BigJim: If you look at Joe Friel’s blog (link below) he has a lot of info on this and usually quotes and links to relevant scientific studies in his footnotes at the bottom.
I’ll just paste direct from one of his posts because it’s a pretty good explanation (http://www.trainingbible.com/joesblog/2008/09/hydration-and-exercise-part-2.html )
During exercise, as fluid is lost through sweating and in other ways, the concentration of sodium in the body actually increases. The reason is because much more fluid is lost than sodium. One might lose around a liter of water during exercise but only lose a small amount of sodium in sweat. Normal body sodium levels are about 140 millimoles per liter (mmol/l) of water while sweat is about 20 to 60mmol/l.
So let’s say an average-sized human body contains 40 liters of water when at rest and normally hydrated. That means it has stored away something like 5600mmol of sodium (40 x 140 = 5600). If one liter of fluid is lost during exercise and with that 60mm of sodium are excreted (the high end, or “salty” sweater) then the new sodium concentration is about 142mmol/l (5600 – 60 = 5540 / 39 = 142.05). The concentration of sodium has risen, not declined. Guess what happens next after a sufficiently large rise in sodium concentration occurs – your thirst mechanism kicks in and you drink water to dilute the sodium bringing it back down to something closer to 140mmol/l. One study found that a rise of about 2-3% of plasma sodium concentration evoked a strong desire to drink [7].

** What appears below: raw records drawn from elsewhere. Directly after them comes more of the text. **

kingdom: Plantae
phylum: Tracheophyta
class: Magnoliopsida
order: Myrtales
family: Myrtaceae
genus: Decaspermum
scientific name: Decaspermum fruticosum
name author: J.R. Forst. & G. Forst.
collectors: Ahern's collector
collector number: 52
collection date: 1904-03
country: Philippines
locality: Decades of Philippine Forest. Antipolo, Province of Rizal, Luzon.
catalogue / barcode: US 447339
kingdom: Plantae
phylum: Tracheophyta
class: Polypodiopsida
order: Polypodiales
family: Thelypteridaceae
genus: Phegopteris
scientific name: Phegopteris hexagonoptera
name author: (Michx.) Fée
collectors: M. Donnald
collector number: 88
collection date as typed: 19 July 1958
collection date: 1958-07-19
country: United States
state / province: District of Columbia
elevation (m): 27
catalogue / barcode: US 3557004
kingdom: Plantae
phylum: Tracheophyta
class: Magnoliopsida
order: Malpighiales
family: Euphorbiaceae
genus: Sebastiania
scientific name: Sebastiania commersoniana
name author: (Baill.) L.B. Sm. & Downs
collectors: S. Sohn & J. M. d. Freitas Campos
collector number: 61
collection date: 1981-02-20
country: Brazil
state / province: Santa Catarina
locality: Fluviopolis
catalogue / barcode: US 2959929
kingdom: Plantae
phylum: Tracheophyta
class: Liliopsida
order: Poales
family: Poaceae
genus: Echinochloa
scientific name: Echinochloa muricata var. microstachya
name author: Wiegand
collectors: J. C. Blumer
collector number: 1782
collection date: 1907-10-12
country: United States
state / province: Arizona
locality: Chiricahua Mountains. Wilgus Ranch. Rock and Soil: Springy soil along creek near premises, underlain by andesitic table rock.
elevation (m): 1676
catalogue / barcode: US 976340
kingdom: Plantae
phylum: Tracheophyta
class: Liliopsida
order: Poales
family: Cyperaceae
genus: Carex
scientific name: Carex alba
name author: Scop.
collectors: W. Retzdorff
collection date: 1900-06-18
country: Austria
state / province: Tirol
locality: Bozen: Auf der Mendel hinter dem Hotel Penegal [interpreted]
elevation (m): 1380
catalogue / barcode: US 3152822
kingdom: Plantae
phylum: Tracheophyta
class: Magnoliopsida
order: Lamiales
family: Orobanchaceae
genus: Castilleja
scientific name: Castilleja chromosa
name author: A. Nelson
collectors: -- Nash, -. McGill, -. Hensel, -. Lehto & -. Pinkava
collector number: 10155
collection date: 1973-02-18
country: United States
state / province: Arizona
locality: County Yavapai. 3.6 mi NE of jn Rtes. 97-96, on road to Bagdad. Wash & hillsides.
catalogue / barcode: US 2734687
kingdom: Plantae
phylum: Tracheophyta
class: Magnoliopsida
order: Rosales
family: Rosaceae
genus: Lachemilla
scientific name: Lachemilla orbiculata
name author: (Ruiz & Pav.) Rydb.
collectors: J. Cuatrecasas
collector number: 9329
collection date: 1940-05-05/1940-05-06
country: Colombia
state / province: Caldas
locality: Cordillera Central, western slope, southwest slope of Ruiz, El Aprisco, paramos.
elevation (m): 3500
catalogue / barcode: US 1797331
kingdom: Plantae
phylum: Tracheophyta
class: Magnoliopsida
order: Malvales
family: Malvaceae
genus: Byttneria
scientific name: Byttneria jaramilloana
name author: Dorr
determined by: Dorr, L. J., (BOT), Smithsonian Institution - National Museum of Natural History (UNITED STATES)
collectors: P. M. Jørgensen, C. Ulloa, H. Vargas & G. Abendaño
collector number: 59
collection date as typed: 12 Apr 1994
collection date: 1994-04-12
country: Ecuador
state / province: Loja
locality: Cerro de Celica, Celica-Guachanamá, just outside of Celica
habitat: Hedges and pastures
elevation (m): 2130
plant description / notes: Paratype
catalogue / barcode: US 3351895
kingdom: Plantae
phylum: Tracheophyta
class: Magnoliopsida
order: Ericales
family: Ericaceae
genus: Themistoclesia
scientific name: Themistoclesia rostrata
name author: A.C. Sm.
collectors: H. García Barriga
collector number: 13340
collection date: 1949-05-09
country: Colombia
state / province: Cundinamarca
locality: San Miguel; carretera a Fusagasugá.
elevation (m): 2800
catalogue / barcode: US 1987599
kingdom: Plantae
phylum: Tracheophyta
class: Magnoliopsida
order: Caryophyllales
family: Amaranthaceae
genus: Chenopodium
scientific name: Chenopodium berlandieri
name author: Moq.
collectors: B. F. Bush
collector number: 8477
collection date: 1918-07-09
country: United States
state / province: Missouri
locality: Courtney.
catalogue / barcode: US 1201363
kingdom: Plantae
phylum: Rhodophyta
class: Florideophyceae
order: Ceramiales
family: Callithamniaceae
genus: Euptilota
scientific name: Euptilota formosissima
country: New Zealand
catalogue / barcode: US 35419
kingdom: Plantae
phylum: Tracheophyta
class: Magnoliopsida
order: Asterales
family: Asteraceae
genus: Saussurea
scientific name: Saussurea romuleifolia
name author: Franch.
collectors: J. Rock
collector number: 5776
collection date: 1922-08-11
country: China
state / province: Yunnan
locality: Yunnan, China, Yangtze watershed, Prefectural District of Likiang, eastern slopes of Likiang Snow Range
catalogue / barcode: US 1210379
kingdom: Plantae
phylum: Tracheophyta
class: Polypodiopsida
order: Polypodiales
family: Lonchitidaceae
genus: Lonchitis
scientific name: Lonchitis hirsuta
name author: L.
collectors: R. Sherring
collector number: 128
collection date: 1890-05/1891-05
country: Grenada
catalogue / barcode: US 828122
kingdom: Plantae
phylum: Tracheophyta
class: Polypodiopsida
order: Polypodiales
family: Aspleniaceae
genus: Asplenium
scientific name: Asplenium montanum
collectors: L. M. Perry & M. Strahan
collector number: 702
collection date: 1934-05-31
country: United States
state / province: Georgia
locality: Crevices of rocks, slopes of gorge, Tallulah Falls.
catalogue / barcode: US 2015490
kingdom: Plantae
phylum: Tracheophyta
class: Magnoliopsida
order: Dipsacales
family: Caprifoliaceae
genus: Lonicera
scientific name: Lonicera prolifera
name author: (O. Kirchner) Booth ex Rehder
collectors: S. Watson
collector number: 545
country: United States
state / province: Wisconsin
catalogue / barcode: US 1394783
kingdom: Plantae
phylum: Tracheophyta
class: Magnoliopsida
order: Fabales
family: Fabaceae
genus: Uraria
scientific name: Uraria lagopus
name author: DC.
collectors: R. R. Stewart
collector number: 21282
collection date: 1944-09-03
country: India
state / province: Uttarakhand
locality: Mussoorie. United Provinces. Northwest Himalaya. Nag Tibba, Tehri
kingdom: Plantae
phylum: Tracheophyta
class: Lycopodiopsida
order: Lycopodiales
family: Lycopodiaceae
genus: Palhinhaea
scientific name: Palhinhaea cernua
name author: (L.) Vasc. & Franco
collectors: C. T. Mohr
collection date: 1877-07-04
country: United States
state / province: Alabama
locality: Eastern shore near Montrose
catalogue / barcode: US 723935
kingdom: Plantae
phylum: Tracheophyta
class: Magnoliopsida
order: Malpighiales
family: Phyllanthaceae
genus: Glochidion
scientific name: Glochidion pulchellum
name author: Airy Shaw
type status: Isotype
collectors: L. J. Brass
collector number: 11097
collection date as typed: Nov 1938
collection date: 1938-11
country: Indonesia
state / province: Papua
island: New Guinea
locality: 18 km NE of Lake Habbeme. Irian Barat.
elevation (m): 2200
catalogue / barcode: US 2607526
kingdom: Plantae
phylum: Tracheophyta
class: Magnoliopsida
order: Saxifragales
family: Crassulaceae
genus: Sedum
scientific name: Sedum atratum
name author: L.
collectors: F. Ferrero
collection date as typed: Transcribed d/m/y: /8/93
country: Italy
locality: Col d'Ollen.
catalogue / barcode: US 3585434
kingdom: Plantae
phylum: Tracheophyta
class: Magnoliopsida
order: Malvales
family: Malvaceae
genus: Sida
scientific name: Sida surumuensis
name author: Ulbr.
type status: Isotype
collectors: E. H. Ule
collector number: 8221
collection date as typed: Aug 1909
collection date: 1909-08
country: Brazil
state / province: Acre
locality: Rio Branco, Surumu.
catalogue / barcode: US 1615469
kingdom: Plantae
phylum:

So your sodium becomes more concentrated during exercise as you sweat, not less as we’ve been led to believe. In other words, you don’t need to replace lost sodium during exercise because the loss is inconsequential while the volume of water lost is significant. But even if you did, the sodium content of most sports drinks is 10-25mmol/l, not enough to replace the loss (unless you overhydrate which raises the specter of hyponatremia – more on that shortly). More than about 25mmol/L of sodium makes the drink unpalatable. The extracellular fluid in your body, where much of the sodium is stored, is about the concentration of sea water. If you’ve ever swallowed sea water you know how bad that would be to drink.